© Yaniv Cohen

En Tupi, l’une des langues indigènes au Brésil, Pororoca décrit le bruit du fleuve Amazone quand il rencontre la mer. Nororoca, quant à lui, ne renvoie à rien, sinon que la Norvège est plus proche du Brésil que l’on ne croit : à une lettre près, pour ainsi dire. D’une mer l’autre, d’un fleuve, un fjord : à l’invitation de la compagnie scandinave Carte Blanche, la chorégraphe Lia Rodrigues imagine un affluent nordique à son spectacle « Pororoca », créé en 2009. Soit un groupe de vikings hauts en couleurs – au sens propre et figuré – pour qui le plateau est le terme d’un long voyage à travers les pays, comme un écho au processus de création. Ils ont avec eux leurs restes de propriété : vêtements et autres broutilles. Mais avant que l’association entre la scène et le refuge n’ait eu le temps d’y cristalliser des réfugiés, les danseurs envoient tout valdinguer et troquent la gravité pour un chaos ludique qui occupe la plupart du spectacle : en fait, la maison est un vaste terrain de jeu. Épuisée quand elle ne se meut pas, voilà que la bande s’amuse exagérément, à la limite de l’idiotie, non sans rappeler un magnifique film de Lars Von Trier. 

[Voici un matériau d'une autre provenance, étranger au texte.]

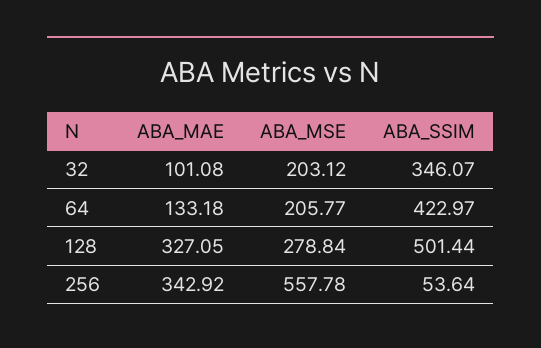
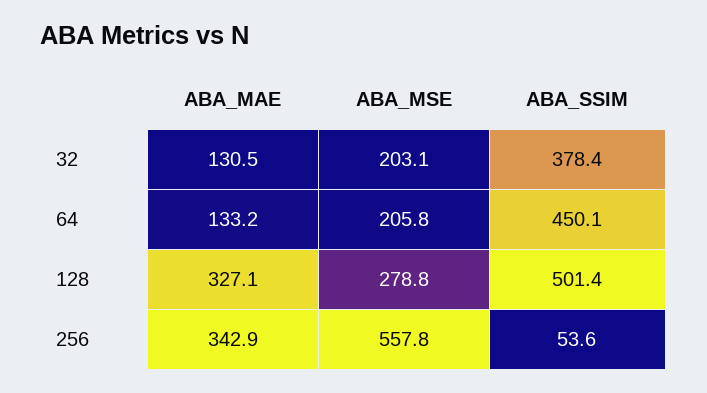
  {
    "ABA_MAE": {
-     "32": 101.08,
+     "32": 130.5,
      "64": 133.18,
      "128": 327.05,
      "256": 342.92
    },
    "ABA_MSE": {
      "32": 203.12,
      "64": 205.77,
      "128": 278.84,
      "256": 557.78
    },
    "ABA_SSIM": {
-     "32": 346.07,
+     "32": 378.4,
-     "64": 422.97,
+     "64": 450.1,
      "128": 501.44,
      "256": 53.64
    }
  }

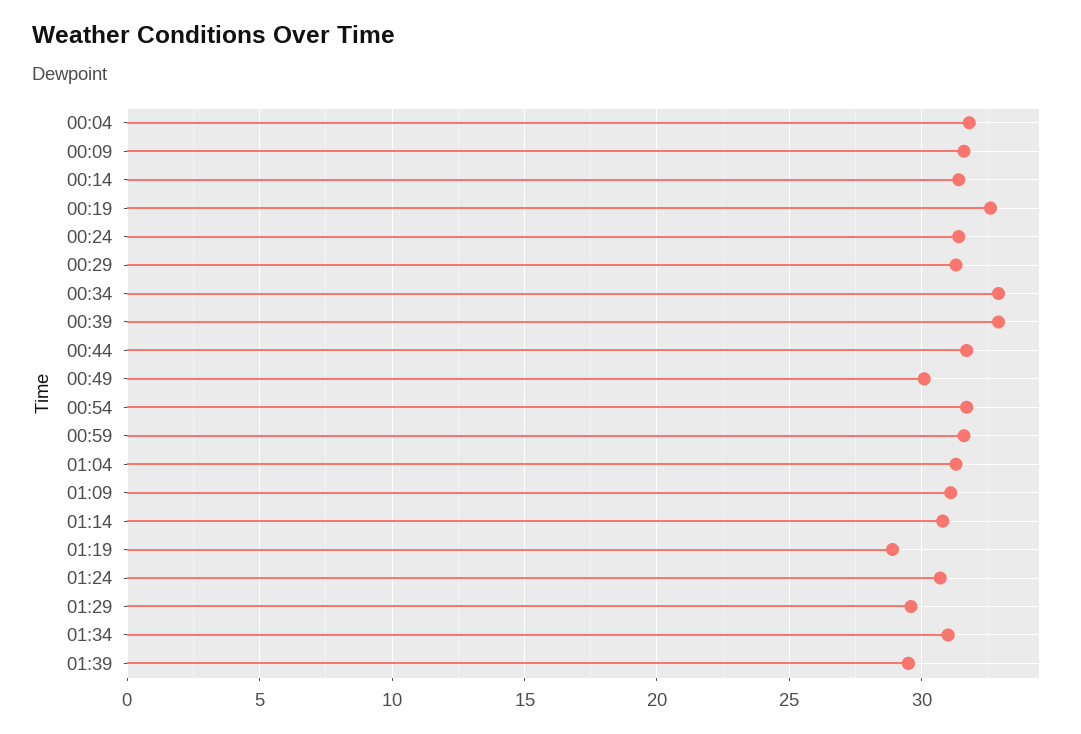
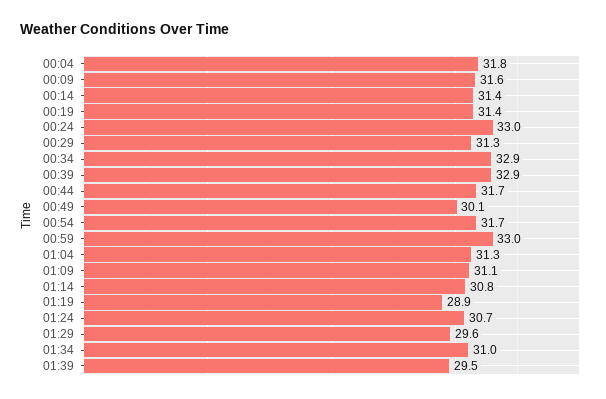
  {
    "00:04": 31.8,
    "00:09": 31.6,
    "00:14": 31.4,
-   "00:19": 32.5,
+   "00:19": 31.4,
-   "00:24": 31.5,
+   "00:24": 33,
    "00:29": 31.3,
    "00:34": 32.9,
    "00:39": 32.9,
    "00:44": 31.7,
    "00:49": 30.1,
    "00:54": 31.7,
-   "00:59": 31.5,
+   "00:59": 33,
    "01:04": 31.3,
    "01:09": 31.1,
    "01:14": 30.8,
    "01:19": 28.9,
    "01:24": 30.7,
    "01:29": 29.6,
    "01:34": 31,
    "01:39": 29.5
  }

Mais si chez le réalisateur danois, le devenir-idiot était motivé par une expérience new age moins risible que prévue, chez la chorégraphe brésilienne, il s’agit surtout de changer les règles des différents jeux : une fois bordel anarchique – chacun fait ce qu’il veut -, une autre fois grimaces au ralenti, une autre encore, imitation de la faune lors d’une parenthèse rêveuse. Von Trier cadre le chaos par le scénario, Rodrigues par le rythme : à deux disciplines, deux méthodes, certes. Sauf que la chorégraphe, se privant d’une intention maîtresse, ne tient pas vraiment la durée : les enfants qui descendent au toboggan (même s’ils sont nombreux, même s’ils sont sportifs) finissent toujours par épuiser l’attention de l’adulte qui les attend… Entendre ici le public qui, tristement exclu de l’univers ludique, se contente d’observer  « tout ce qu’on peut faire » quand il n’y a rien à faire. Si bien que « Nororoca » fait probablement partie des chorégraphies plus jouissives à pratiquer qu’à regarder : il fait meilleur du côté du plateau que de de la salle qui, s’excusant de l’infranchissable quatrième mur, est cantonnée à surveiller les idiots.